> **Activity**:
Echo the data beginning at the line that contains "you’re sure to" and ending after the line that contains "Terms And Conditions".

> **The data**:
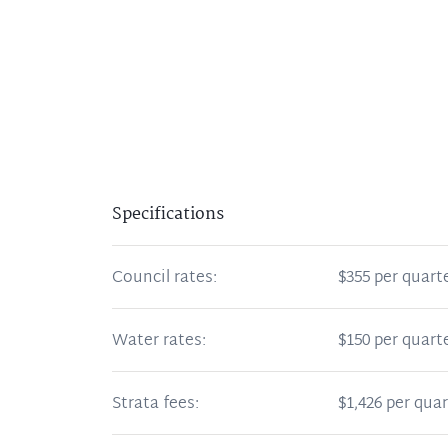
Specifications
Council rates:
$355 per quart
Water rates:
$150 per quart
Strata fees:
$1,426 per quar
==
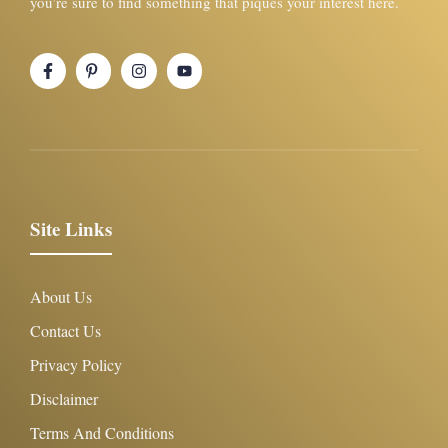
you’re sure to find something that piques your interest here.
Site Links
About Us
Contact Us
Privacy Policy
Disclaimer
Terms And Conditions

> **Solution below**:
you’re sure to find something that piques your interest here.
Site Links
About Us
Contact Us
Privacy Policy
Disclaimer
Terms And Conditions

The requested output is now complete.